2. The main notion of stylistics is that of style. STYLE (Galperin) - a set of characteristics by which we distinguish one author from another or members of one subclass from members of other subclasses, all of which are members of the same general class

Functional style of a language may be defined as a system of interrelated language means which serves a definite aim in communication. The main idea of the functional approach is the distinction between the language (as a symbolic system) and the speech (as the very process of discourse generation).

Hence, the style of a text is determined mainly by the communication context. Five functional styles are usually singled out, such as official style, scientific style, publicist style, colloquial style, and literary style.

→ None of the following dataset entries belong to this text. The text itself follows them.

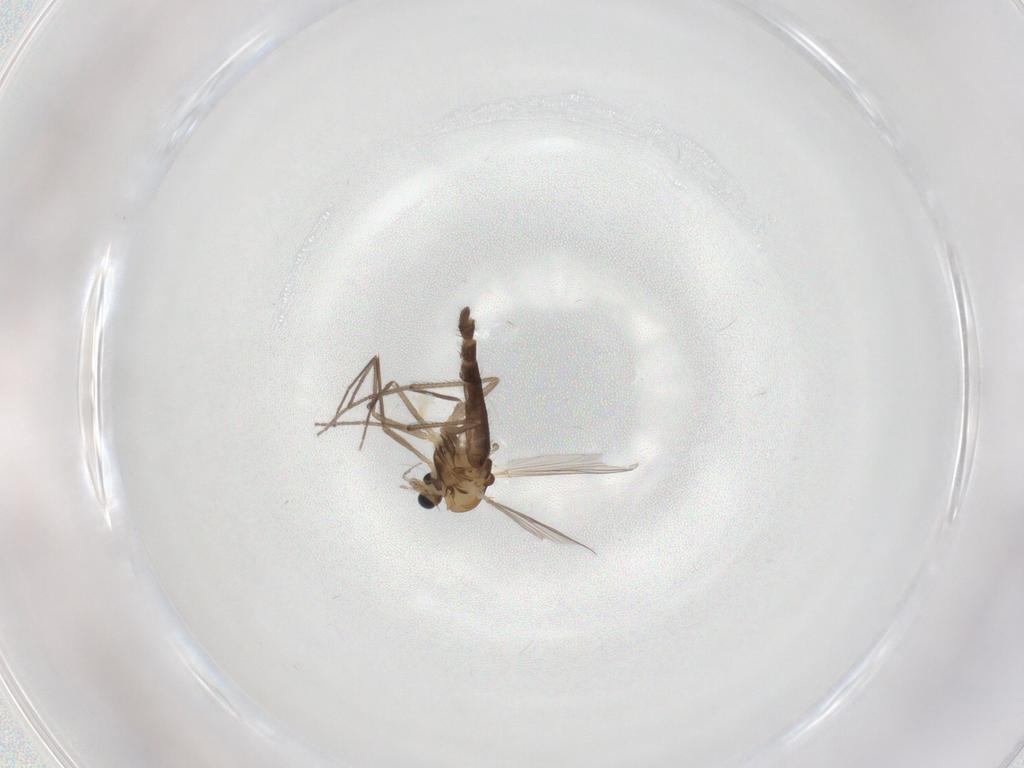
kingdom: Animalia
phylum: Arthropoda
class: Insecta
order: Diptera
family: Chironomidae
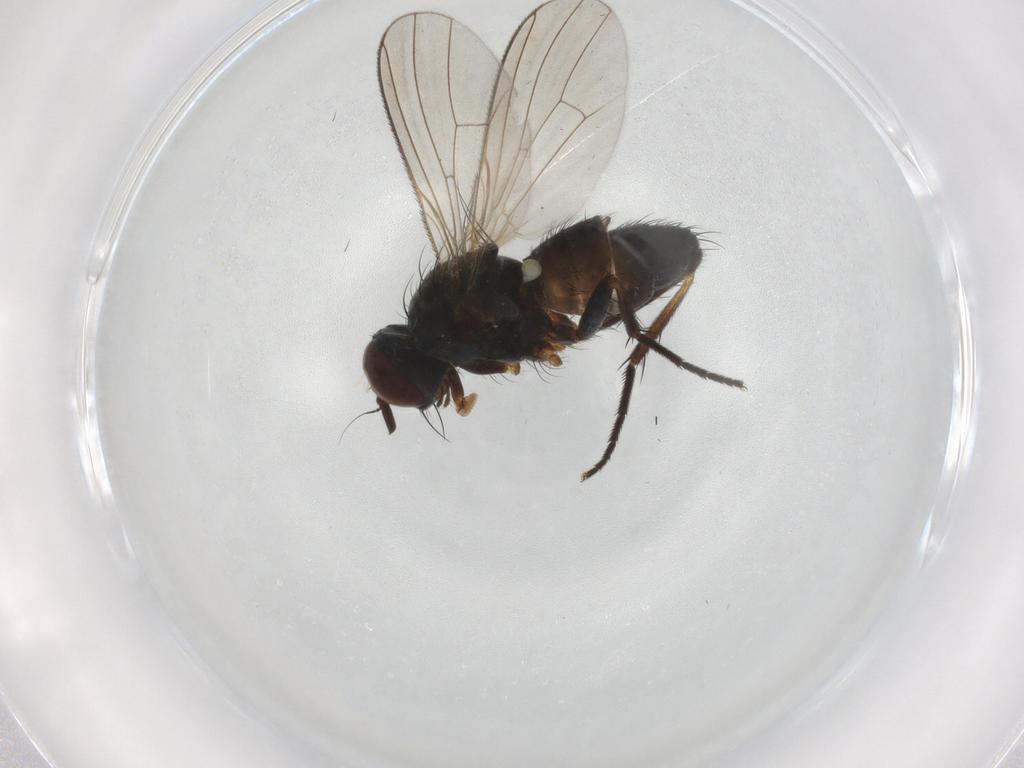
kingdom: Animalia
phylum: Arthropoda
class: Insecta
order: Diptera
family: Muscidae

NORM - the invariant of the phonetic, morphological, lexical and syntactical patterns circulating in language-in-action at a given period of time. //prescribed rules of using a language//

Form is a term which refers to recognizable shape of a text or a speech act. This shape may be either physical or abstract. It is physical in writing and abstract in spoken communication. Written forms are novels, stories, articles, poems, letters etc. Spoken forms are conversations, TV and radio commentaries, announcements, jokes etc.

3. Context is a linguistic encirclement of a language unit. It also comprises conditions and peculiarities of functioning of a language unit in speech. Such types of context as situational context, social and historical context, linguistic context, stylistic context: are distinguished.

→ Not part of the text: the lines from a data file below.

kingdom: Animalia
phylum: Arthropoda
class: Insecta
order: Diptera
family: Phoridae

Stylistic context is a stretch of a text interrupted by an unexpected element that results in a stylistic device. Stylistic context is divided into: a)microcontext, realized within one sentence; b)macrocontext, realized within a superphrasal unit or paragraph; c)megacontext, comprising the whole literary work.

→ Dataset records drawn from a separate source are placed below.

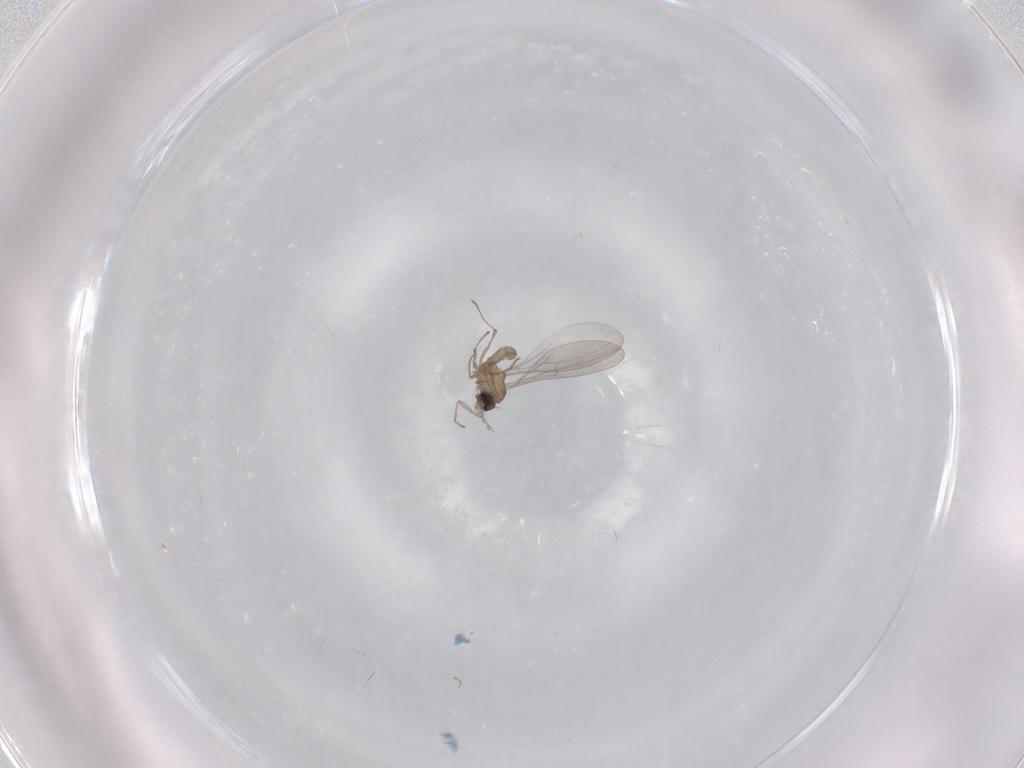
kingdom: Animalia
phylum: Arthropoda
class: Insecta
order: Diptera
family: Cecidomyiidae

22. Pronouns are rarely used stylistically, which makes their stylistic usage especially expressive

Pronouns can also undergo various contextual transpositions:

1) I - > WE transposition:- when "we" is used as a symbol of royal power.- when the author speaks on behalf of a certain group, party, or class. 2) I - > ONE transposition gives an utterance a more general, impersonal character. 3) I - > YOU transposition is frequently employed in reported speech and some descriptions; it also imparts to the utterance the freshness of immediate address to the listener or reader. 4) I - > HE/SHE transposition takes place when the speaker tells his/her story as an onlooker; addresses himself/herself as an interlocutor; overstresses his/her relevance: laughs away what is said about him/her by the others; 5) YOU - > WE ("clinical we") transposition conveys a patronizing attitude of the senior/superior to the junior/inferior. It can create a humorous effect.

Foregrounding of adjectives may be achieved through intentional violation of rules of formation of the degrees of comparison.